La mère était dans la file d’attente d’un magasin dans la gare de Przemysl, en Pologne, près de la frontière ukrainienne, quand la bénévole a surpris la conversation entre les enfants. « On pourrait peut-être en parler avec maman pour la faire changer d’avis ? » « Non, elle a déjà pris sa décision. » La bénévole s’est avancée vers eux : « Vous allez où, les enfants ? » « On retourne dans la région de Donetsk ». « Oh, mais il y a encore des tirs, là-bas, vous savez ? » La petite fille a opiné. « Elle m’a dit qu’elle savait, mais que l’Ukraine, c’était chez eux, et qu’ils voulaient y retourner. Je n’ai rien répondu, je leur ai juste donné des bonbons », raconte Jenny Peysin, l’une des volontaires déployés dans la gare pour accueillir les Ukrainiens fuyant les combats.

Près de 6 millions de personnes – à 90 % des femmes et des enfants – ont fui leur pays depuis le début de l’invasion russe, le 24 février, soit l’exode le plus massif en Europe depuis la seconde guerre mondiale. Fin mai, 2 millions étaient déjà retournés chez elles, selon l’estimation du Haut-Commissariat des Nations unies pour les réfugiés.

A Przemysl, ceux qui repartent sont désormais un peu plus nombreux que ceux qui arrivent. Les bénévoles, perplexes, assistent chaque jour à cet étrange chassé-croisé. « Tu vois arriver des gens qui fuient la guerre, et deux heures après, le même nombre ou presque qui part en sens inverse. Ils disent tous avoir peur, ne pas savoir à quoi s’attendre, ils savent que la guerre va continuer, mais ils repartent quand même.

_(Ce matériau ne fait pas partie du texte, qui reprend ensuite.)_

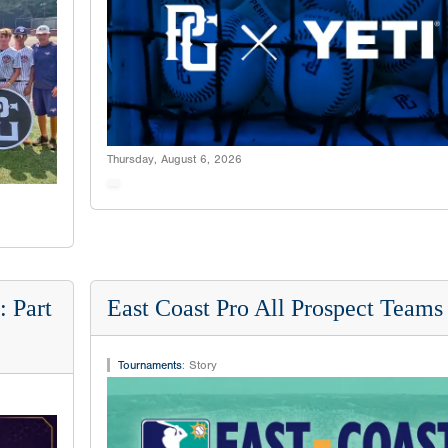
Thursday, August 6, 2026
 Part
East Coast Pro All Prospect Teams
Tournaments
:
Story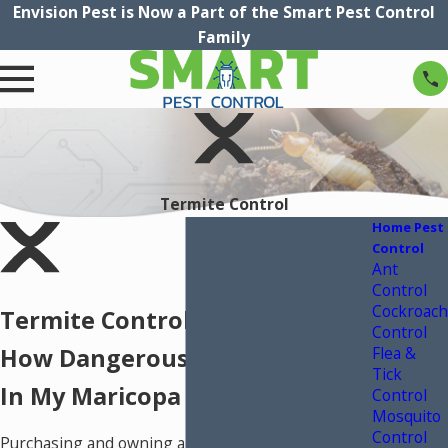
Envision Pest is Now a Part of the Smart Pest Control
Family
Termite Control
Home Pest
Control
Ant
Control
Cockroach
Termite Control In Phoenix
Control
Flea &
How Dangerous Are Termites
Tick
In My Maricopa County Home?
Control
Mosquito
Control
Purchasing and owning a home is a major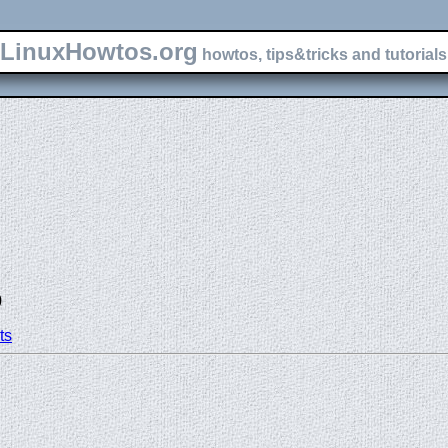
LinuxHowtos.org
howtos, tips&tricks and tutorials 
)
ts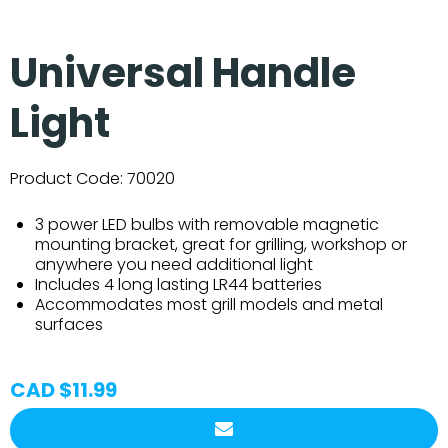
Universal Handle
Light
Product Code:
70020
3 power LED bulbs with removable magnetic
mounting bracket, great for grilling, workshop or
anywhere you need additional light
Includes 4 long lasting LR44 batteries
Accommodates most grill models and metal
surfaces
CAD $11.99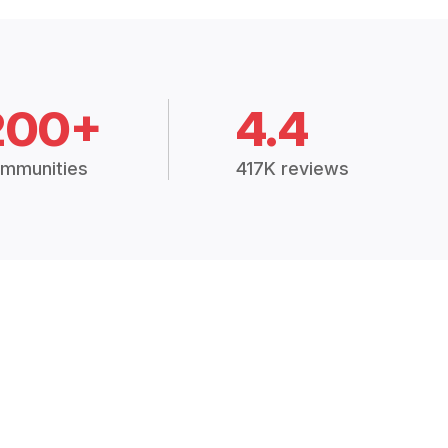
200+
4.4
mmunities
417K reviews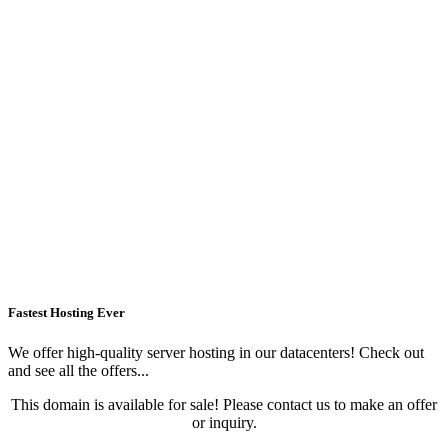
Fastest Hosting Ever
We offer high-quality server hosting in our datacenters! Check out
and see all the offers...
This domain is available for sale! Please contact us to make an offer
or inquiry.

Ça m’échappe », reconnaît Brian Smith, un volontaire américain. Depuis quelques jours, les billets vers l’Ukraine s’arrachent si vite qu’il faut attendre près de deux semaines avant de trouver une place.

« Mon pays me manque, et puis ça fait déjà deux mois et demi qu’on est parties, il est temps de rentrer », dit une autre, qui avait fui la capitale en catastrophe avec ses enfants et sa mère.